You can also download the Amsler grid from the internet, and there is a link to that in the bibliography. The Amsler grid, if you are not familiar with it, is a series of lines going horizontally and vertically, almost like a woven pattern. You ask the person if they see any breaks in the line. If they see breaks in the line, it may indicate that they have a problem with macular degeneration. You may encounter people that have not been to an eye doctor for more than a decade. If you notice abnormalities on these tests, this is your opportunity to direct them back to get further screening and medical attention. With the proper medical attention like eye drops, laser treatments, or ocular injections, many of these progressive eye conditions can be slowed.
Perimetric screening, or bowl perimetry, is looking at the full field of vision and determining whether or not there is any loss within that field. People that have a cortical component to their visual problems will have difficulty with perimetry, and you will see a mapped out area within the visual field that shows where the visual loss is. Part of what our brain does to make us feel more calm is make up something if we have an area of cortical blindness so that is looks like a continuous pattern. Parametric screening helps those of us who are working with clients to see if they have areas of cortical blindness.

============================================================

* **TO DO**
(A) Answer these questions on the vision screening passage:
(i) What does the Amsler grid consist of?
(ii) What does perimetric screening examine?
(iii) Which treatments does the passage list as able to slow many progressive eye conditions?
(B) Reproduce the vision screening passage from "You can also" to "can be slowed.", replacing "Amsler grid" with "Amsler chart".
(C) Condense the paragraph of the vision screening passage that begins "Perimetric screening, or bowl perimetry" into a bulleted list that keeps its main facts.

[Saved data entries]
============================================================

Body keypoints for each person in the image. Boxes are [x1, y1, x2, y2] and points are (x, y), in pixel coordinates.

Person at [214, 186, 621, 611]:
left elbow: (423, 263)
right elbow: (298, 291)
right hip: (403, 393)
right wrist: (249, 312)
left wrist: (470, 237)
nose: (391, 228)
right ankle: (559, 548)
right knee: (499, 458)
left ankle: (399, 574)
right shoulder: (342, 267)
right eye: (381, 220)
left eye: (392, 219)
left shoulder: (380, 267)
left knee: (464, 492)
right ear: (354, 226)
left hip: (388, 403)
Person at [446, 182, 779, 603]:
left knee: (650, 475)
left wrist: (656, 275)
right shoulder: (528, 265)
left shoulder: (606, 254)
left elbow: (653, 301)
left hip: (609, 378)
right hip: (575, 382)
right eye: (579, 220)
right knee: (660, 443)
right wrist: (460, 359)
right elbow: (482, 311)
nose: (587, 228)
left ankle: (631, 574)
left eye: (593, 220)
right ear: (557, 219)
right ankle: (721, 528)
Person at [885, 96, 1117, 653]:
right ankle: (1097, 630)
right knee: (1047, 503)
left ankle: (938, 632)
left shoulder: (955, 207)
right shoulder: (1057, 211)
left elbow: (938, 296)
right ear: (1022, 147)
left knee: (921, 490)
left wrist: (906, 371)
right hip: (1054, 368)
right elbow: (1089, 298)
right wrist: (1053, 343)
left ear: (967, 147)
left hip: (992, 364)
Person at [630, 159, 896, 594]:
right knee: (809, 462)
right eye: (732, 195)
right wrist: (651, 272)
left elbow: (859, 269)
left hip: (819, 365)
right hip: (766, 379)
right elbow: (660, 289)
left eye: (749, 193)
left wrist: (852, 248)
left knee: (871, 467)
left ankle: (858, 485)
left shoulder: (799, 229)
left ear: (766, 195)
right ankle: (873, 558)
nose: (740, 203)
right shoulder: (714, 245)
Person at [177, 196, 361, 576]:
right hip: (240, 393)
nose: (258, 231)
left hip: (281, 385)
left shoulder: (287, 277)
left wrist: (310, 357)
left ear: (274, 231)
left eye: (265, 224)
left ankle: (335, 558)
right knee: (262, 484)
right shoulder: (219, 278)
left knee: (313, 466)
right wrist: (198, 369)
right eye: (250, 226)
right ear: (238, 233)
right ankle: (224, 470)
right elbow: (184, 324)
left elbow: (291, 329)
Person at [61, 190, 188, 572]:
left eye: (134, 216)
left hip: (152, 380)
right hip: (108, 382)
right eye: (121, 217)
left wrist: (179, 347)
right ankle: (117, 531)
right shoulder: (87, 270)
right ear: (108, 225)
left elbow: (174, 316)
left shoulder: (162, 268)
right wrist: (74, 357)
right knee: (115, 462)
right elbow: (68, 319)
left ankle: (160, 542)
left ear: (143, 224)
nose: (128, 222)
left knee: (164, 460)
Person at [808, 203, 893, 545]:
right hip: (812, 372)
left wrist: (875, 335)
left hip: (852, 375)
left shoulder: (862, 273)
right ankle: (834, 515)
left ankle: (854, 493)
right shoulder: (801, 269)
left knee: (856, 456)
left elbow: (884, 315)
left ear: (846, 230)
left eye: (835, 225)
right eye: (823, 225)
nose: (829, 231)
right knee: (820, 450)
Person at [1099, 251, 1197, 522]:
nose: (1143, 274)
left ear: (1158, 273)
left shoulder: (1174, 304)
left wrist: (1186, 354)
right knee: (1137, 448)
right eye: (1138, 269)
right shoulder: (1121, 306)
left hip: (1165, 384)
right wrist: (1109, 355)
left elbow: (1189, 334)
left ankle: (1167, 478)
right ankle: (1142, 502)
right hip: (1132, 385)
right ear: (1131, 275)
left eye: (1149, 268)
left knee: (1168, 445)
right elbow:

============================================================

* **SET OF ANSWERS**
(A)
(i) A series of lines going horizontally and vertically, almost like a woven pattern.
(ii) The full field of vision, to determine whether there is any loss within that field.
(iii) Eye drops, laser treatments, and ocular injections.

(B)
You can also download the Amsler chart from the internet, and there is a link to that in the bibliography. The Amsler chart, if you are not familiar with it, is a series of lines going horizontally and vertically, almost like a woven pattern. You ask the person if they see any breaks in the line. If they see breaks in the line, it may indicate that they have a problem with macular degeneration. You may encounter people that have not been to an eye doctor for more than a decade. If you notice abnormalities on these tests, this is your opportunity to direct them back to get further screening and medical attention. With the proper medical attention like eye drops, laser treatments, or ocular injections, many of these progressive eye conditions can be slowed.

(C)
- Perimetric screening, or bowl perimetry, examines the full field of vision to determine whether there is any loss within it.
- People whose visual problems have a cortical component have difficulty with perimetry, and the results show a mapped-out area of visual loss.
- To make us feel calmer, the brain makes up something over an area of cortical blindness so that it looks like a continuous pattern.
- This screening helps those working with clients see whether the clients have areas of cortical blindness.